------ Texto de origen
En los últimos años hemos presenciado la recuperación del antiguo concepto de “territorio” que había caído en descrédito ya cuando Ratzel, su creador moderno, le atribuía la significación de espacio bajo dominio, intentando así apuntalar las bases de los estados-naciones de la modernidad occidental.

La historia de Europa y su expansión colonial volvieron a este concepto tan utilitario, sinónimo de espacio vital, fronteras seguras y destino manifiesto, generando así un rechazo unánime especialmente en los pensadores postcoloniales y en los poderes emergentes del reparto mundial de mediados del siglo XX.

Los nuevos posicionamientos geopolíticos derivados de la globalización acelerada y la mundialización de las lógicas económicas capitalistas, han vuelto a recuperar el antiguo concepto de territorio para ubicarlo en un lugar central de las nuevas sociologías rurales y los movimientos emergentes de la desposesión de los pueblos originarios y las inmensas poblaciones agrícolas despojadas sistemáticamente de sus bases de sustentación.

Queremos decir que este concepto tiene una larga historia en las espacialidades y ahora en las ciencias sociales. Pero también no es casualidad el propósito de su reposicionamiento en el campo de las significaciones a caballo de las nuevas lógicas emancipatorias que bullen en las entrañas de nuestra América.

Hasta no hace mucho tiempo los conceptos que predominaban eran los de nación, región, localidad, comunidad, pueblo , arropados en las luchas por la liberación de los países de la América latina. La pérdida de tantas batallas libertarias y soberanas, subsumidas en este presente de decadencia del pensar propio y de imitación reflexiva, desdibujó las nacientes coincidencias que hacían al núcleo de nuestras genuinas identidades, recomponiendo las categorías del pensar en un relativismo conceptual que significó, como cruda presea histórica, la desvalorización de nuestras más profundas convicciones en el altar de un pensamiento único que confundió, intencionadamente, semántica estructural, con sentimientos de identidad y de autonomía.

Cuando recrudecían en nuestra tierra las políticas de devastación corporativa, los restos extenuados pero aún pensantes de las inteligencias nacionales comenzaron a construir alternativas simulatorias sobre viejos conceptos repotenciados, como una forma de amparo y sobrevivencia, que no aspiraba a más de transcurrir esta cruda etapa ,para las nuevas batallas que la dialéctica al uso había profetizado en el siglo XIX.
------------
Tareas por realizar:
1 > Selecciona en el listado de abajo cada línea que contenga la palabra "limba" y cópiala.
2 > Prosigue el texto sobre el concepto de territorio a partir de su última oración.
------ Listado para procesar
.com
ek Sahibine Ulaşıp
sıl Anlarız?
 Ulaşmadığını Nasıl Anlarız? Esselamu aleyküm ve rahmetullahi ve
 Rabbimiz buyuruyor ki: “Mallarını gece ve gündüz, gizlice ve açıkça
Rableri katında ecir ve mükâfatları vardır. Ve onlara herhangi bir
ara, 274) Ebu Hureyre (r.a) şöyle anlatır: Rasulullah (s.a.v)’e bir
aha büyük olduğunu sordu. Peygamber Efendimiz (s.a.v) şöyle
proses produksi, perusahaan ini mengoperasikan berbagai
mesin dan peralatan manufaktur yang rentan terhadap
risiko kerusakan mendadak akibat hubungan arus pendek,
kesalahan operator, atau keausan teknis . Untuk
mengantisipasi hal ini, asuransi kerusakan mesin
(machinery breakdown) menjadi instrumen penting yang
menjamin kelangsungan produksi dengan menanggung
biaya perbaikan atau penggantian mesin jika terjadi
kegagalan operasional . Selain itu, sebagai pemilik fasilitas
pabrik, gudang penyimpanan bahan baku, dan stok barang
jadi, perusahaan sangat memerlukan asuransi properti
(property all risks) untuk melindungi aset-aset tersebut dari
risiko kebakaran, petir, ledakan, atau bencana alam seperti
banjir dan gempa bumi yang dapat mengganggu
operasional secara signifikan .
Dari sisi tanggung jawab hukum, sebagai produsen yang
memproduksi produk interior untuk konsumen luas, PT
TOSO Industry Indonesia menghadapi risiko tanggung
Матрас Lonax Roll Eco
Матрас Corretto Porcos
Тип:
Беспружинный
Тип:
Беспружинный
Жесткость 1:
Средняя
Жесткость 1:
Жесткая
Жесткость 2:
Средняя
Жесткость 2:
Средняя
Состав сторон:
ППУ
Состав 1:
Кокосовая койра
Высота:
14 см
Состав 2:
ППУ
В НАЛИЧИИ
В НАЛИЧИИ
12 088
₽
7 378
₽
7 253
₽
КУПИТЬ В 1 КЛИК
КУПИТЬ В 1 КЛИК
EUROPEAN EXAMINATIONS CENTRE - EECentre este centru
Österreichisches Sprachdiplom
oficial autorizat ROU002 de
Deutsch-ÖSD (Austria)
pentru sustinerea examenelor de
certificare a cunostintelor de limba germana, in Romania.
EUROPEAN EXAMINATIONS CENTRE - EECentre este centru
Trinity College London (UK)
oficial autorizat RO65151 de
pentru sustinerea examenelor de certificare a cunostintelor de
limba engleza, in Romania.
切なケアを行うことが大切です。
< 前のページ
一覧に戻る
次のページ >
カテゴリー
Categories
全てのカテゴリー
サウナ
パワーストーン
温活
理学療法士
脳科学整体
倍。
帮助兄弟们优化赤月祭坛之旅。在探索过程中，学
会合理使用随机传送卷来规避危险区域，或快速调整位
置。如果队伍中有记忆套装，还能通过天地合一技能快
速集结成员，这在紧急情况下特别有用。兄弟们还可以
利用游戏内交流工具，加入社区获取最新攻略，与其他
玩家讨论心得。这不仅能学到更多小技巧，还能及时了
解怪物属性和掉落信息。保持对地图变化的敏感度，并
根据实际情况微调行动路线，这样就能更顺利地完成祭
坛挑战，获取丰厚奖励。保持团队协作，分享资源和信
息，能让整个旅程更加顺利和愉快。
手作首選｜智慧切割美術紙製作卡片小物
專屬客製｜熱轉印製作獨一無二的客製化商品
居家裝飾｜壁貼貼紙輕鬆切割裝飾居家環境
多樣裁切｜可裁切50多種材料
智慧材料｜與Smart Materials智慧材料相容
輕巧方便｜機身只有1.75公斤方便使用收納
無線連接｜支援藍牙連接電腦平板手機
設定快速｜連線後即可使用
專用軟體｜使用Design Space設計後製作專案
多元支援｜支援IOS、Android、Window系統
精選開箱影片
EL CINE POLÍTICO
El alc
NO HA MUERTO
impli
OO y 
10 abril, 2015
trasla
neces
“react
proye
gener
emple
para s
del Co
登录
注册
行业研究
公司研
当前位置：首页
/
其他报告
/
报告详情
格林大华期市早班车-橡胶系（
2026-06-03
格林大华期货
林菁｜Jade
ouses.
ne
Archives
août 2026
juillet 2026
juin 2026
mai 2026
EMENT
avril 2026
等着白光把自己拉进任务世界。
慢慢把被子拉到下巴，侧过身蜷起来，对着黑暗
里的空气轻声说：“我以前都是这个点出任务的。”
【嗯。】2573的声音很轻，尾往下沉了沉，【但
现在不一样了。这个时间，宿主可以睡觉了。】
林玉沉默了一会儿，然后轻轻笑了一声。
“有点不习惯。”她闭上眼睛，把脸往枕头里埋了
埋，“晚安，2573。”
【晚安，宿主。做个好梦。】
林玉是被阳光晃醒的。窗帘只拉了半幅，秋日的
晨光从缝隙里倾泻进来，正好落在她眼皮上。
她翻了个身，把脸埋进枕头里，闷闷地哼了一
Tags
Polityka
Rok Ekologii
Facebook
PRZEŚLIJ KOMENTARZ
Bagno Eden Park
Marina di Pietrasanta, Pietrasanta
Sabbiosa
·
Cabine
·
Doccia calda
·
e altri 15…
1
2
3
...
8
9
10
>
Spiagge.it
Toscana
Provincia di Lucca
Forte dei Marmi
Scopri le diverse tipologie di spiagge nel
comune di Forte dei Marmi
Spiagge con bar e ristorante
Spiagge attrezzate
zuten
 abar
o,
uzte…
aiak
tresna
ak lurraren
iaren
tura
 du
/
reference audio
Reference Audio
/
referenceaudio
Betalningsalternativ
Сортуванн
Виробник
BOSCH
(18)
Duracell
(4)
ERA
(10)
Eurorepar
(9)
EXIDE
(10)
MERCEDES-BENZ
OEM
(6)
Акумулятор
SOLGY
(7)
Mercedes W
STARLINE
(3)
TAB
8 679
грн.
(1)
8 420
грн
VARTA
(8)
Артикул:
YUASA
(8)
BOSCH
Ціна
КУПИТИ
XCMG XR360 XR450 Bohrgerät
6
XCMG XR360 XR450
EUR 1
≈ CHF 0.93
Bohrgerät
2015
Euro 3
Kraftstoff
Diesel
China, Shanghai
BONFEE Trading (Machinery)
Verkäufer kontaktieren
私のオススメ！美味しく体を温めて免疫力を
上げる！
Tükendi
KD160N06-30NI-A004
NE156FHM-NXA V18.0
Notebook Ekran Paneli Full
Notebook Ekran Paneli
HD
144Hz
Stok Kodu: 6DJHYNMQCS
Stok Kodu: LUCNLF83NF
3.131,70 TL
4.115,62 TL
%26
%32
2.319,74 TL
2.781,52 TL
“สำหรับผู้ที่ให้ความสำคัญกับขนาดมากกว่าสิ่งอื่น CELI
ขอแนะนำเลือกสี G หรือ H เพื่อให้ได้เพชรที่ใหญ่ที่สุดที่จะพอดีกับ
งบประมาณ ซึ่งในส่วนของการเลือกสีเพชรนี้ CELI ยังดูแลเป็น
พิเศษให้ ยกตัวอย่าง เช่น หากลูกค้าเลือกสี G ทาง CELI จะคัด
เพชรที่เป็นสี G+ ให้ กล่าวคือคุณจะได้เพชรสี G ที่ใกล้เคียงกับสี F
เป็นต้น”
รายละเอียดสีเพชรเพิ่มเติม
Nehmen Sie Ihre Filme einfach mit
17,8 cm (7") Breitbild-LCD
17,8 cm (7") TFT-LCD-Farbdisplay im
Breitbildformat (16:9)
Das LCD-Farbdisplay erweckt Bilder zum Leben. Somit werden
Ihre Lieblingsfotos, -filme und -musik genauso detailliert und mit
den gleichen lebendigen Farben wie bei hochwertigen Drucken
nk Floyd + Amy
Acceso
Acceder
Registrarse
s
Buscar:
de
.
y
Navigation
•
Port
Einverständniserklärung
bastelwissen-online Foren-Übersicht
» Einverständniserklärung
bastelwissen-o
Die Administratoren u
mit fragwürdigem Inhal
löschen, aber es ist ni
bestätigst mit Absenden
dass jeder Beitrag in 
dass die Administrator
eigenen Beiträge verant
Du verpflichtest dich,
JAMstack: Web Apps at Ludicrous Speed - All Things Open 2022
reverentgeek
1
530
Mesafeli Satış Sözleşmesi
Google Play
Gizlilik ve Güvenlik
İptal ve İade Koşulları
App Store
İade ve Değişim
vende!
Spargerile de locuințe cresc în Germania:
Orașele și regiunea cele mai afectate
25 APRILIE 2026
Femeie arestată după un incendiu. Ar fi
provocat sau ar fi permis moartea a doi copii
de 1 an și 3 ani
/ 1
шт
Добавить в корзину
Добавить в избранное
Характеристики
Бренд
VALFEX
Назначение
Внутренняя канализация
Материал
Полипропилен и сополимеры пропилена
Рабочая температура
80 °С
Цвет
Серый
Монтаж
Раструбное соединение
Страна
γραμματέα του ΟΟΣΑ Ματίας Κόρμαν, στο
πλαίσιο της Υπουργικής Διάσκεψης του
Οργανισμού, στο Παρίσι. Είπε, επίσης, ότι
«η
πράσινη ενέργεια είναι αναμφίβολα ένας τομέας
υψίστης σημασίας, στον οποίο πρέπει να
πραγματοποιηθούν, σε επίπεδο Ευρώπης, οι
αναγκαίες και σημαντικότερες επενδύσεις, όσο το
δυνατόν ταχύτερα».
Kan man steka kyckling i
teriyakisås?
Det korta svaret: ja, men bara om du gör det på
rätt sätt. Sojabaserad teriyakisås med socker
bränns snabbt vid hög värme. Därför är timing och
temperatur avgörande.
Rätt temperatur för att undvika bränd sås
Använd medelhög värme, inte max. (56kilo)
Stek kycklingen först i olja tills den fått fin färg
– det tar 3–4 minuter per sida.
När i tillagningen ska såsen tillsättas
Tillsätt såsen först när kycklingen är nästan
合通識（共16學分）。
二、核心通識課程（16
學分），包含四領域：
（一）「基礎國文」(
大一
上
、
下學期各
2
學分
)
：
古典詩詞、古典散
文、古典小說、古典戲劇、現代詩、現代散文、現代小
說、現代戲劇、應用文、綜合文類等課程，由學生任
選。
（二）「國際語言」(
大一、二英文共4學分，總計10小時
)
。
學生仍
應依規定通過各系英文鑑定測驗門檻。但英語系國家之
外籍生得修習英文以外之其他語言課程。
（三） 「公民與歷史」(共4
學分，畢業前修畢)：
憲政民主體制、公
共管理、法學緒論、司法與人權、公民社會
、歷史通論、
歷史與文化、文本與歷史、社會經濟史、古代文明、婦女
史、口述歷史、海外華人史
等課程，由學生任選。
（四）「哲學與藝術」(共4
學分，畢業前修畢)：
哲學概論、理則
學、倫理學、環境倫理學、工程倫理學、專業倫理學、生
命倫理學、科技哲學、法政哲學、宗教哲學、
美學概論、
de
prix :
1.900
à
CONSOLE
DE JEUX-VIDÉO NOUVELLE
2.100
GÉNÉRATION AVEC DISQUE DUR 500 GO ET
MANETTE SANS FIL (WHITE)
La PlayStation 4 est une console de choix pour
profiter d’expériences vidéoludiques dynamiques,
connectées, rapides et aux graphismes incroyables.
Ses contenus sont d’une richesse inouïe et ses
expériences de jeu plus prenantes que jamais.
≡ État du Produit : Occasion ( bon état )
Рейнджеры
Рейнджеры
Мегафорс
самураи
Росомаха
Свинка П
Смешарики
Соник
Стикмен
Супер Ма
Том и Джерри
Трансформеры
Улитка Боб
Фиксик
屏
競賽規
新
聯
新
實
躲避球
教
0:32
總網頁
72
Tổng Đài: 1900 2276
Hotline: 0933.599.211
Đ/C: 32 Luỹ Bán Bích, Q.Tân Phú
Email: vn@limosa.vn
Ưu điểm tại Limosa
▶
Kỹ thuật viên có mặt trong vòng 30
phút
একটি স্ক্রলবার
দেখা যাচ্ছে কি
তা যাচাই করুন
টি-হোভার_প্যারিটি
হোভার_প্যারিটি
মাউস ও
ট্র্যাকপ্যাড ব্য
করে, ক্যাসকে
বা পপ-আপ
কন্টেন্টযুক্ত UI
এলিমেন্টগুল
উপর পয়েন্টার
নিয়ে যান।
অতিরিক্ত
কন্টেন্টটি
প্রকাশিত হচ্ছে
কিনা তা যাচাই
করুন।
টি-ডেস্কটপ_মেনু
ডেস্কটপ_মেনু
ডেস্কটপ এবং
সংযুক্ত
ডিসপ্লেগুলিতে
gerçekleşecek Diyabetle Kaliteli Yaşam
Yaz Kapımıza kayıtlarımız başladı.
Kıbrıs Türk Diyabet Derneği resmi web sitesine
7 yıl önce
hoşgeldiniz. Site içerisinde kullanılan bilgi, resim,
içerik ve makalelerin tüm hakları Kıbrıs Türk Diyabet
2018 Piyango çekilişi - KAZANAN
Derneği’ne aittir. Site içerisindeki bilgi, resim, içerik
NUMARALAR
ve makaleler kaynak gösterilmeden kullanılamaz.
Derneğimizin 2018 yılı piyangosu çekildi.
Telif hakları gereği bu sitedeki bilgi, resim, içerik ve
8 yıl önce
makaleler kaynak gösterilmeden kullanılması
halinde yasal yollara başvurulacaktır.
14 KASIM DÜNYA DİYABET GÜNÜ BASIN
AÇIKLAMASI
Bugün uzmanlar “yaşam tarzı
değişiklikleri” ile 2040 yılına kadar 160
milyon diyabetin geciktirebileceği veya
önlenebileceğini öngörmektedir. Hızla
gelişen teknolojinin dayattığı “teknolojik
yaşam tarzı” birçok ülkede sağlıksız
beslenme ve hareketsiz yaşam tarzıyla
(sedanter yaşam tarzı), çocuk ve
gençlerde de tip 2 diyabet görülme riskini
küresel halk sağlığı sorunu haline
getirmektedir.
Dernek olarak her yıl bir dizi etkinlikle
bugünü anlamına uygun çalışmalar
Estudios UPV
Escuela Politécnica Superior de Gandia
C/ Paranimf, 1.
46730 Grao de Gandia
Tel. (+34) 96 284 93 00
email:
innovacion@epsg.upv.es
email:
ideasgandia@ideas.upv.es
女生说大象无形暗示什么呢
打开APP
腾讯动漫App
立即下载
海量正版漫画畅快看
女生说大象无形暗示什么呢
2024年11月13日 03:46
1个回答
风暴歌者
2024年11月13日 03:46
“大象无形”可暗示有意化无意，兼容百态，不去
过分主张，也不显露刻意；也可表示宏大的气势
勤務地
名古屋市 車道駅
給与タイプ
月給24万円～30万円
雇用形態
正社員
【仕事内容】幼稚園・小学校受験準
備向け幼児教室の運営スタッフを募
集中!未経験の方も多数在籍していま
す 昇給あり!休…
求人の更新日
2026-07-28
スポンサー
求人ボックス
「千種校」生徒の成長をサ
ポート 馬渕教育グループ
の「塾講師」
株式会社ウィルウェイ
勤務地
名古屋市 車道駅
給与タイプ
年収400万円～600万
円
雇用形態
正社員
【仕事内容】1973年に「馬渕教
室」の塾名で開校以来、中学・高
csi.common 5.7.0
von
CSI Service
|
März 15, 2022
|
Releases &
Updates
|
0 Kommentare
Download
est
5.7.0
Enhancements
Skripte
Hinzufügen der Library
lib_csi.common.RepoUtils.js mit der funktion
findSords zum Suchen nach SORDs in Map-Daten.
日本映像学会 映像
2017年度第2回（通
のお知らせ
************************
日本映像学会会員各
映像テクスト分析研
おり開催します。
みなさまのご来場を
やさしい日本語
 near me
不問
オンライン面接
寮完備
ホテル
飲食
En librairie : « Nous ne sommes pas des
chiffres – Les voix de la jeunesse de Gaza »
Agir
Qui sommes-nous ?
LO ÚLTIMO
------------
Resultados esperados:
1 >
certificare a cunostintelor de limba germana, in Romania.
limba engleza, in Romania.

2 >
Se trataba de buscar en el baúl de los restos revolucionarios, algún concepto no trillado que reverdeciera la autoestima de los pocos que aún no transaban con las lógicas neoliberales en el paraíso del consumo. Y allí reapareció el territorio y la territorialidad, ahora atado a las justas reivindicaciones de los pueblos sumergidos y de las identidades invisibles.

Ya no se podía hablar de pueblo, de nación, de comunidad, de movimiento. Era correcto hablar de originarios, de etnias, de territorio, de organizaciones sociales, de campesinos y de marginados; como si la selección de los términos cuidadosamente adaptados , obrara como un mantra que dijera pero que no ofendiera hasta desaparecer en la marea neoliberal.

Pero el país y la región pensados en la fijación de los conceptos, cambiaban vertiginosamente, más rápido y violentamente que las nuevas teorías europeas que pontificaban contra un territorio construído desde el panóptico del poder y la preeminencia del acontecimiento, en los lugares centrales donde nunca ocurría nada diferente, pero que iluminaba al mundo con su racionalidad expansiva, tan nociva como los negocios de la culta Europa en el festival de la concentración de la riqueza.

Y los epígonos de la nueva sociología y la antropología crítica apelaron, sin maldad ni trascendencia , a los caprichos devenidos en dogma de los filósofos posmodernos, para hacer arqueología del poder y semiología de la transgresión, que copiamos calurosamente en esos años de confusión y democracias pragmáticas; olvidando que la memoria de los pueblos no se nutre de sintagmas, sino de símbolos vívidos y carnaduras que alegran y lastiman esta persistencia de estar en el mundo como es.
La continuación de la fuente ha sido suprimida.